Zdjęcia paparazzi, na których widać, jak miliarder Charles Saatchi dusi swoją żonę, telewizyjną gwiazdę Nigellę Lawson, szybko obiegły cały świat i wywołały szok. Informatorzy magazynu People donosili, że w małżeństwie od dłuższego czasu dochodzi do regularnych aktów przemocy ze strony męża Brytyjki, jednak ona sama odmówiła komentarza w tej sprawie. Znacznie bardziej wylewny był za to Saatchi, który zapewnił, że była to jedynie mała sprzeczka i że... zawsze w ten sposób kłóci się z żoną. Zobacz: "DUSIŁ JĄ, A ONA PŁAKAŁA! To był szokujący widok!"
Najwyraźniej jednak nie chodzi tylko o małe sprzeczki. Lawson po krótkim pobycie we Włoszech powróciła do Londynu i wyprowadziła się od męża.
Tragarze wynosili jej rzeczy z wartej 12-milionów willi w prestiżowej dzielnicy londyńskiej Chelsea - relacjonuje The Sun.
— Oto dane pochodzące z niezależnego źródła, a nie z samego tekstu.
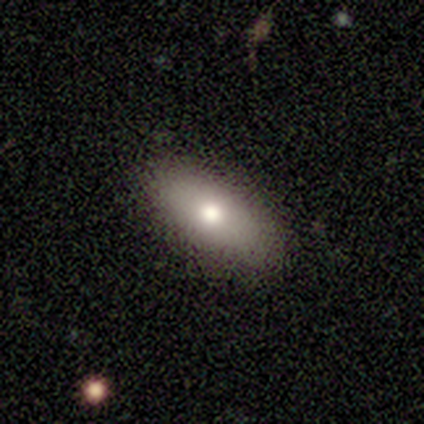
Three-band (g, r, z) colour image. It shows a smooth galaxy with no disk features (75%) that is in between round and cigar-shaped (100%). Merging: none (100%).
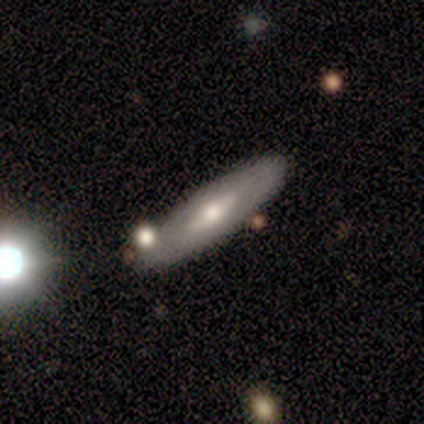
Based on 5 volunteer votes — This appears to be a featured or disk galaxy (60%) viewed edge-on (67%) with a boxy central bulge (50%, tied with rounded). Merging: none (80%).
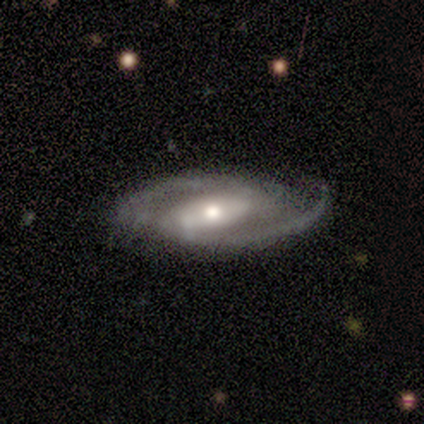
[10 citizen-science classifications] This is clearly a featured or disk galaxy (90%). It is clearly not viewed edge-on (89%). Bar: likely strong (62%). Spiral arm pattern: clearly yes (100%). Spiral arm count: clearly 2 (100%). Spiral winding: likely medium (62%). Central bulge: likely moderate (62%). Merging: clearly none (100%).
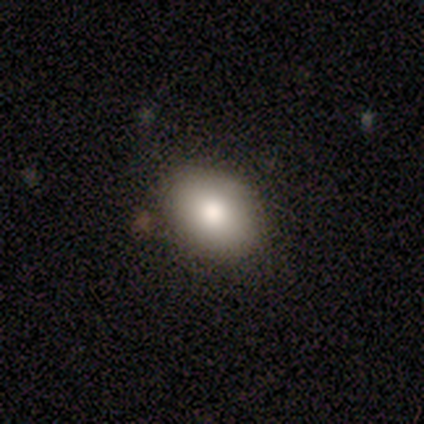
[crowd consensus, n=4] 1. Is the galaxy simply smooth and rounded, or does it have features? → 75% smooth, 25% star or artifact, 0% featured or disk.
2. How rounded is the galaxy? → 100% in between, 0% round, 0% cigar-shaped.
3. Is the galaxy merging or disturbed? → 67% none, 33% minor disturbance, 0% major disturbance, 0% merger.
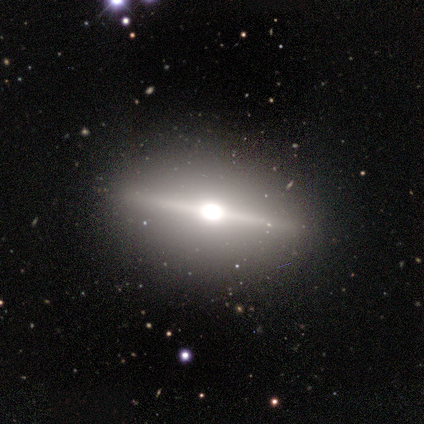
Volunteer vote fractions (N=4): Overall: featured or disk (100%). Edge-on disk: yes (100%). Edge-on bulge: rounded (100%). Merging: none (75%).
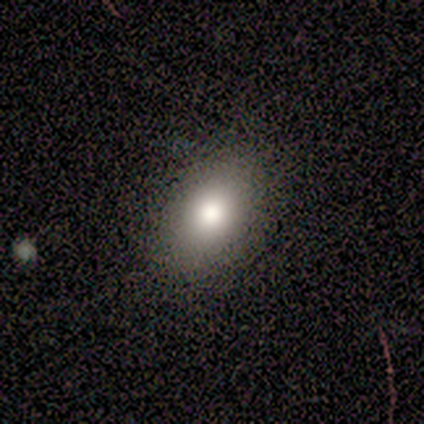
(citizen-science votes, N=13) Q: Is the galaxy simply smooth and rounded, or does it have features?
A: smooth — 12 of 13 (92%).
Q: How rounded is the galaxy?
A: in between — 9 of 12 (75%).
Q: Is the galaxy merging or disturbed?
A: none — 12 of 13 (92%).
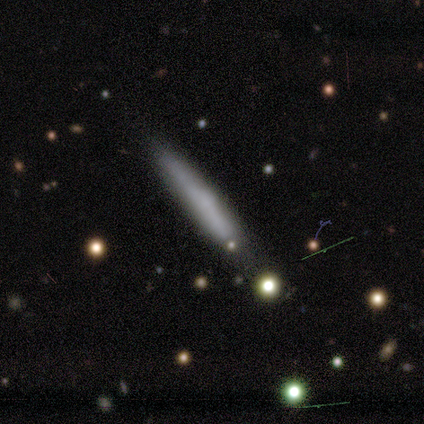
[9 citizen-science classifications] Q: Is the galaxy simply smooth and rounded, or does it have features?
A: smooth — 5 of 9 (56%).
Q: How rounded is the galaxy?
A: cigar-shaped — 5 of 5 (100%).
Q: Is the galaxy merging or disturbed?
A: none — 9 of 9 (100%).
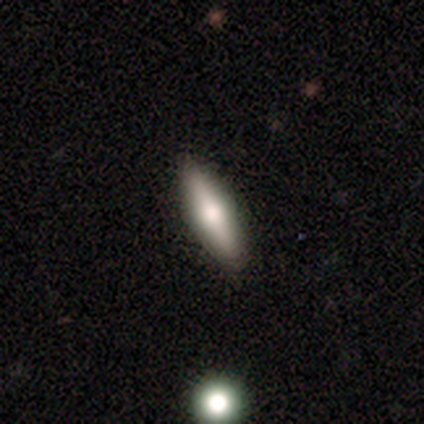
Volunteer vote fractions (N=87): Smooth or featured?
  - smooth: 48% *
  - featured or disk: 45%
  - star or artifact: 7%
How rounded?
  - cigar-shaped: 71% *
  - in between: 29%
  - round: 0%
Merging?
  - none: 86% *
  - minor disturbance: 14%
  - major disturbance: 0%
  - merger: 0%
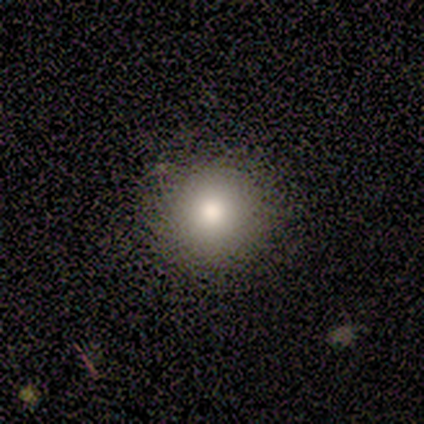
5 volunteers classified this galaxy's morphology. type=smooth (100%); roundness=round (100%); merging=none (80%).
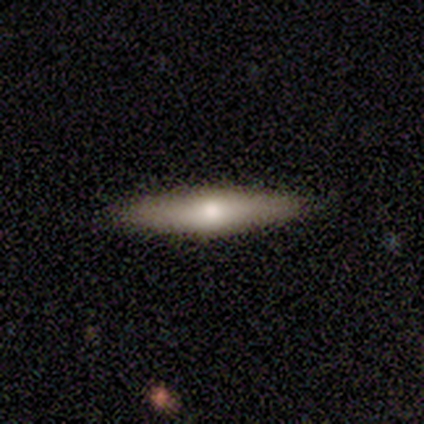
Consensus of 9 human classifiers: A featured or disk galaxy (67%) viewed edge-on (100%) with a rounded central bulge (100%). Merging: none (89%).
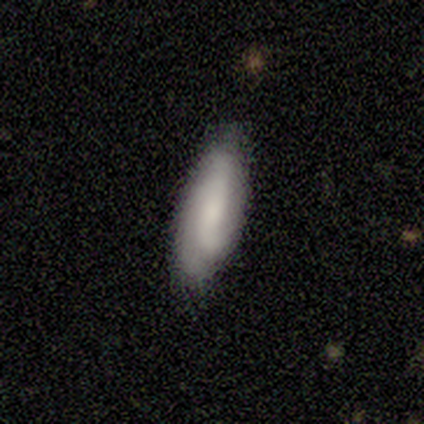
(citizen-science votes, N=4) Q: Smooth or featured?
A: smooth (75%); runner-up: featured or disk (25%)
Q: How rounded?
A: in between (67%); runner-up: cigar-shaped (33%)
Q: Merging?
A: none (100%)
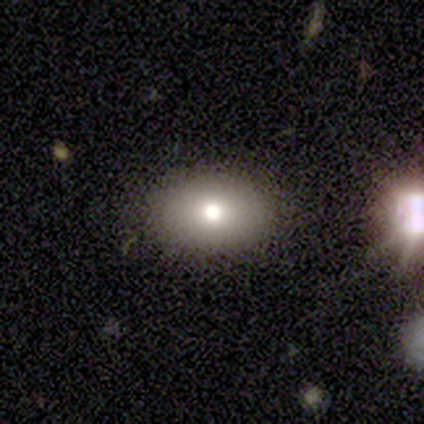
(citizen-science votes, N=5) Smooth or featured? smooth (80%)
How rounded? round (50%, tied with in between)
Merging? none (100%)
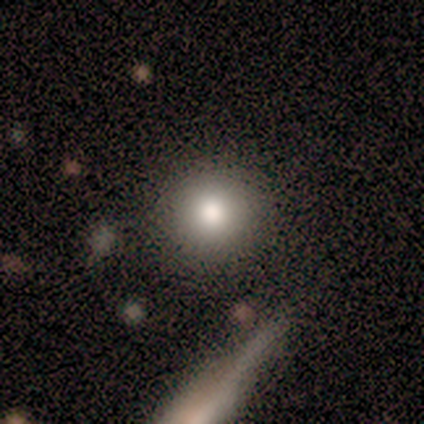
This is clearly a smooth galaxy (100%). How rounded: clearly round (100%). Merging: likely none (67%).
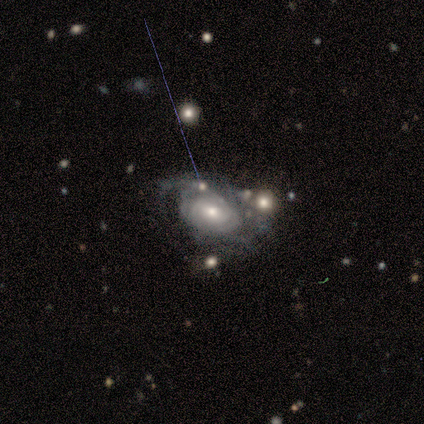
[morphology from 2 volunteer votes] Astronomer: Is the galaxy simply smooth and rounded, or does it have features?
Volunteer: featured or disk — 100%.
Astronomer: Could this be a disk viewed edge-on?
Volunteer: no — 100%.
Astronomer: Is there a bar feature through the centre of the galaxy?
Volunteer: weak — 50%, tied with no at 50%.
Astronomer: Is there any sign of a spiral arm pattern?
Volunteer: yes — 100%.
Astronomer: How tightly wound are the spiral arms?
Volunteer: tight — 100%.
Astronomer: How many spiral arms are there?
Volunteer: can't tell — 100%.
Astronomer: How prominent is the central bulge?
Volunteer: small — 100%.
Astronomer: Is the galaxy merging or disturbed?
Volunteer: major disturbance — 100%.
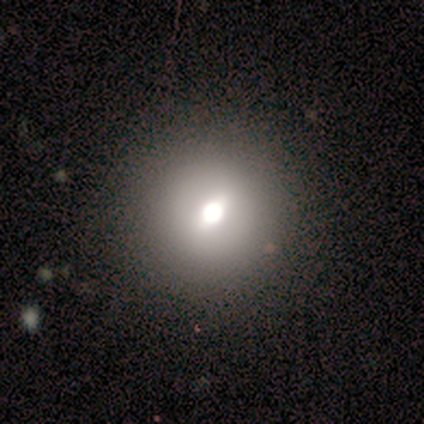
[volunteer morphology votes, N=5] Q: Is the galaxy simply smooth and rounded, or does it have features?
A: smooth — 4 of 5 (80%).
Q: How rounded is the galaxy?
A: round — 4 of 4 (100%).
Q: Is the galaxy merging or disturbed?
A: none — 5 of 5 (100%).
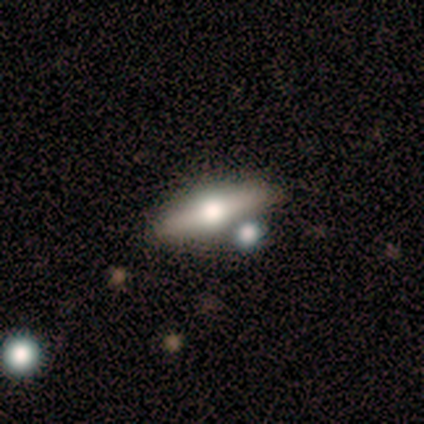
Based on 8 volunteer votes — Volunteers were most divided on "smooth or featured": featured or disk: 75%, smooth: 25%, star or artifact: 0%. More confident: edge-on disk — yes (100%); edge-on bulge — rounded (100%); merging — none (88%).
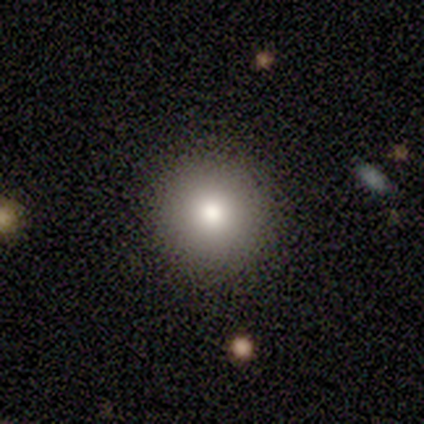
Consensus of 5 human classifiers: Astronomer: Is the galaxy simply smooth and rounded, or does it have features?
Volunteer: smooth — 60%.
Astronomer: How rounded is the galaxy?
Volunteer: round — 67%.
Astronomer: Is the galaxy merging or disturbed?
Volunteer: none — 100%.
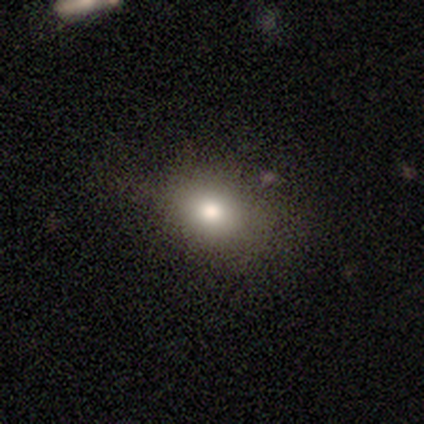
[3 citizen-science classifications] This appears to be a smooth galaxy with no disk features (100%) that is in between round and cigar-shaped (100%). Merging: none (33%, tied with minor disturbance and merger).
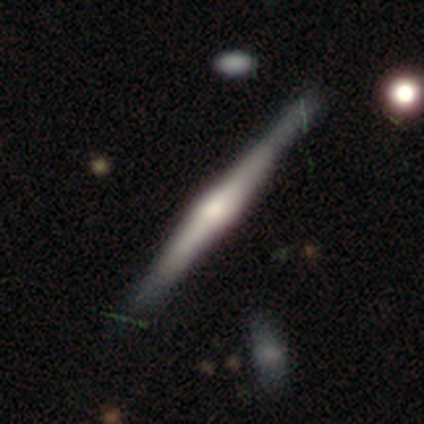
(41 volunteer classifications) Volunteers were most divided on "merging": none: 64%, minor disturbance: 10%, major disturbance: 3%, merger: 0%. More confident: edge-on disk — yes (100%); smooth or featured — featured or disk (83%); edge-on bulge — rounded (82%).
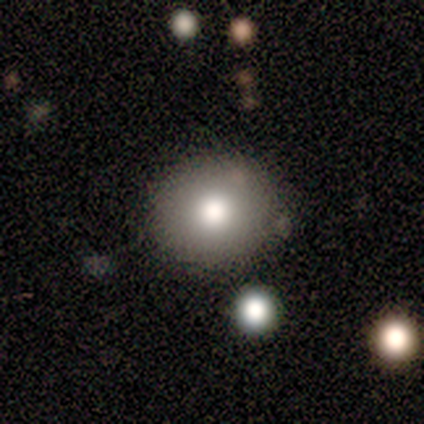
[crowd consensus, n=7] Smooth or featured?
  - smooth: 71% *
  - star or artifact: 29%
  - featured or disk: 0%
How rounded?
  - round: 80% *
  - in between: 20%
  - cigar-shaped: 0%
Merging?
  - none: 80% *
  - minor disturbance: 20%
  - major disturbance: 0%
  - merger: 0%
Bliscy Nigelli powiedzieli nam, że wiele wskazuje na to, iż to już koniec ich małżeństwa.
53-letnia dziś Lawson wyszła za starszego od niej o 17 lat twórcę legendarnej agencji reklamowej Saatchi&Saatchi w 2003 roku, dwa lata po śmierci męża, dziennikarza Johna Diamonda. Niedługo leci do USA, gdzie występuje jako jurorka w programie telewizyjnym The Taste. Nie wiadomo jeszcze, kiedy rozpocznie się procedura rozwodowa. Smutną ciekawostką jest, że bajecznie bogaty Saatchi będzie mógł położyć łapę na wartym ponad 20 milionów funtów majątku - większości z nich Nigella dorobiła się bowiem już w trakcie małżeństwa.